As a child, he was frequently ill and hospitalised before being referred to Mulago.
‘When I get a crisis, the pain is so bad I cannot walk. Painkillers from other clinics wear off, but I only get better after coming here,’ he says.
He explains that crises often begin gradually before intensifying.
‘If the pain increases despite painkillers at school, it may mean an infection, and it must be treated.’
To avoid stigma, he discloses his condition only to close friends and the school nurse.
‘I dread review days because of the queues, but I never miss them.’
As the clinic day ends, the waiting area remains full. New patients arrive while others prepare for long journeys home. Some leave relieved after treatment; others carry the uncertainty of chronic illness.
Yet amid long queues, medicine shortages and chronic pain, Ward 16 remains more than a hospital ward. For hundreds of families, it is a place of continuity and care, where suffering meets expertise and where, even in the hardest moments, hope is not lost.
A grandmother’s hope
Another grandmother recalls first noticing symptoms when her grandson was three months old. He cried constantly and had swollen joints. A diagnosis at Rubaga Hospital confirmed sickle cell disease.
‘The bills were too high, so we came to Mulago where treatment is free,’ she says.
When hydroxyurea was introduced at age seven, the change was significant.
‘He now takes two capsules from Monday to Saturday and one on Sunday,’ she says.

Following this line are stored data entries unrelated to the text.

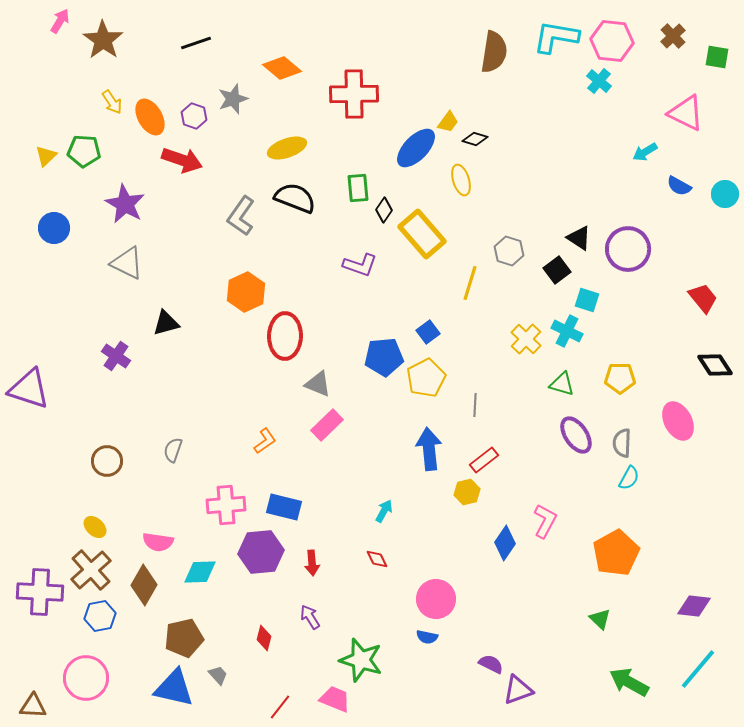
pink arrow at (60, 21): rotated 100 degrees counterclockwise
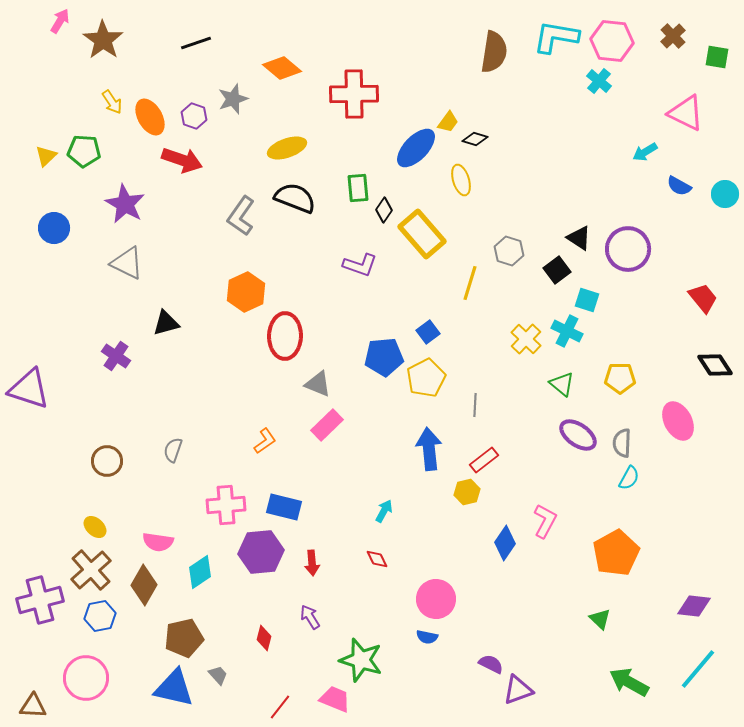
green triangle at (562, 384): rotated 24 degrees clockwise
purple ellipse at (576, 435): moved 2 px right; rotated 21 degrees counterclockwise
cyan diamond at (200, 572): rotated 32 degrees counterclockwise
purple cross at (40, 592): moved 8 px down; rotated 18 degrees counterclockwise
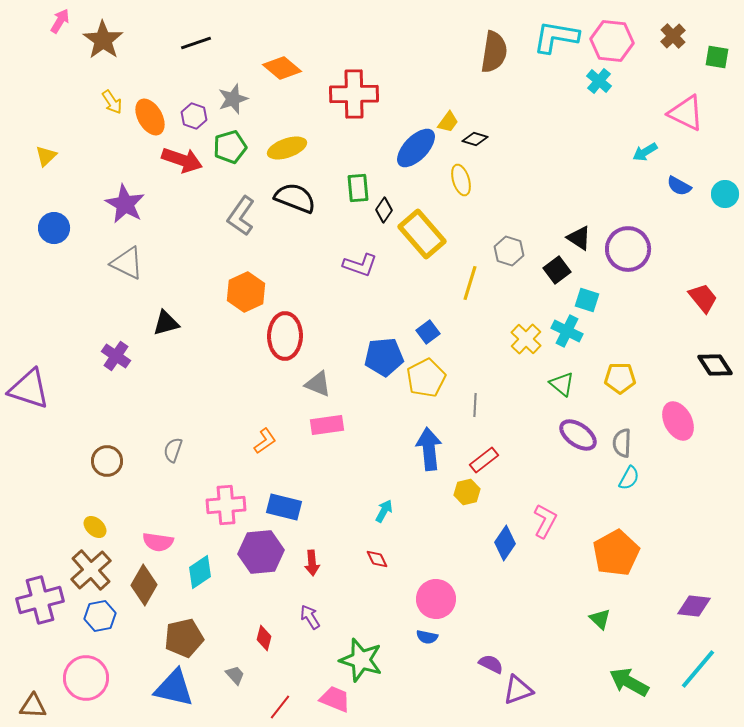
green pentagon at (84, 151): moved 146 px right, 4 px up; rotated 20 degrees counterclockwise
pink rectangle at (327, 425): rotated 36 degrees clockwise
gray trapezoid at (218, 675): moved 17 px right
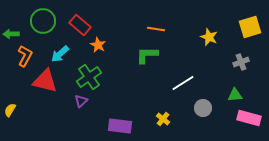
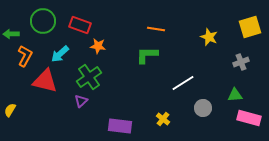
red rectangle: rotated 20 degrees counterclockwise
orange star: moved 1 px down; rotated 21 degrees counterclockwise
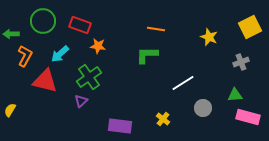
yellow square: rotated 10 degrees counterclockwise
pink rectangle: moved 1 px left, 1 px up
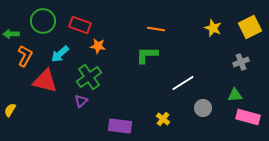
yellow star: moved 4 px right, 9 px up
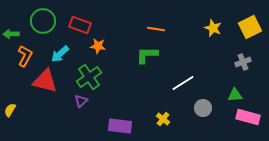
gray cross: moved 2 px right
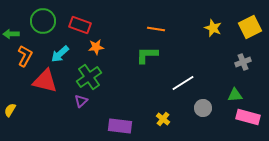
orange star: moved 2 px left, 1 px down; rotated 14 degrees counterclockwise
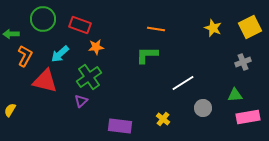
green circle: moved 2 px up
pink rectangle: rotated 25 degrees counterclockwise
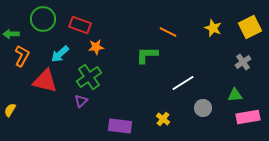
orange line: moved 12 px right, 3 px down; rotated 18 degrees clockwise
orange L-shape: moved 3 px left
gray cross: rotated 14 degrees counterclockwise
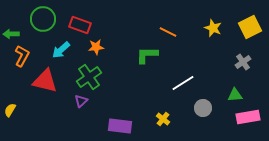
cyan arrow: moved 1 px right, 4 px up
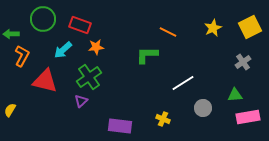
yellow star: rotated 24 degrees clockwise
cyan arrow: moved 2 px right
yellow cross: rotated 16 degrees counterclockwise
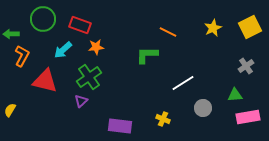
gray cross: moved 3 px right, 4 px down
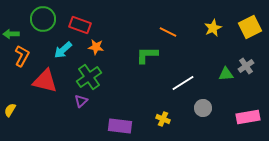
orange star: rotated 14 degrees clockwise
green triangle: moved 9 px left, 21 px up
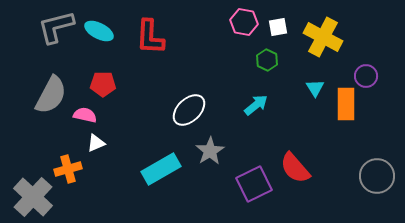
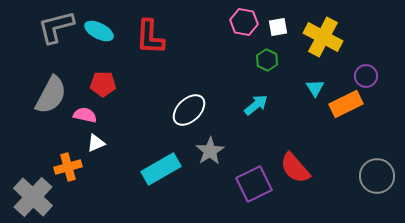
orange rectangle: rotated 64 degrees clockwise
orange cross: moved 2 px up
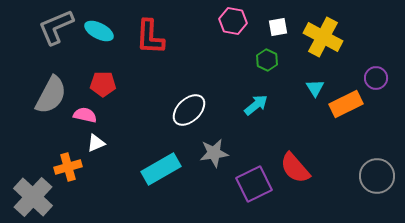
pink hexagon: moved 11 px left, 1 px up
gray L-shape: rotated 9 degrees counterclockwise
purple circle: moved 10 px right, 2 px down
gray star: moved 4 px right, 2 px down; rotated 24 degrees clockwise
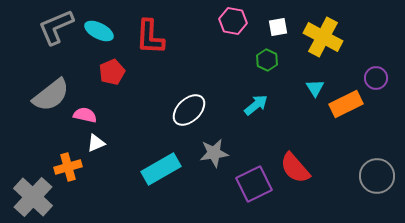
red pentagon: moved 9 px right, 12 px up; rotated 25 degrees counterclockwise
gray semicircle: rotated 24 degrees clockwise
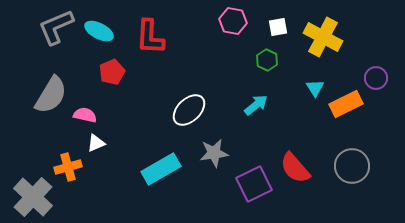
gray semicircle: rotated 21 degrees counterclockwise
gray circle: moved 25 px left, 10 px up
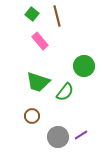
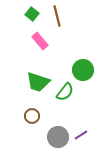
green circle: moved 1 px left, 4 px down
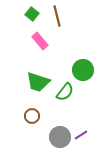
gray circle: moved 2 px right
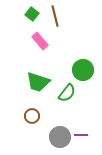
brown line: moved 2 px left
green semicircle: moved 2 px right, 1 px down
purple line: rotated 32 degrees clockwise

‘We can go an entire school term without a crisis. He drinks water and manages his medicine well, even though he is a picky eater.’
Fast Facts on Sickle Cell in Uganda
Sickle cell disease is among the most common inherited blood disorders in Uganda.
It is passed from parents to children through genes.
Painful ‘crises’ occur when sickled cells block blood flow in the body.
Early diagnosis and consistent care can reduce complications and hospital admissions.
Hydroxyurea is one of the key medicines used to reduce the frequency of painful episodes.
Many patients still face delays in diagnosis and interrupted access to treatment.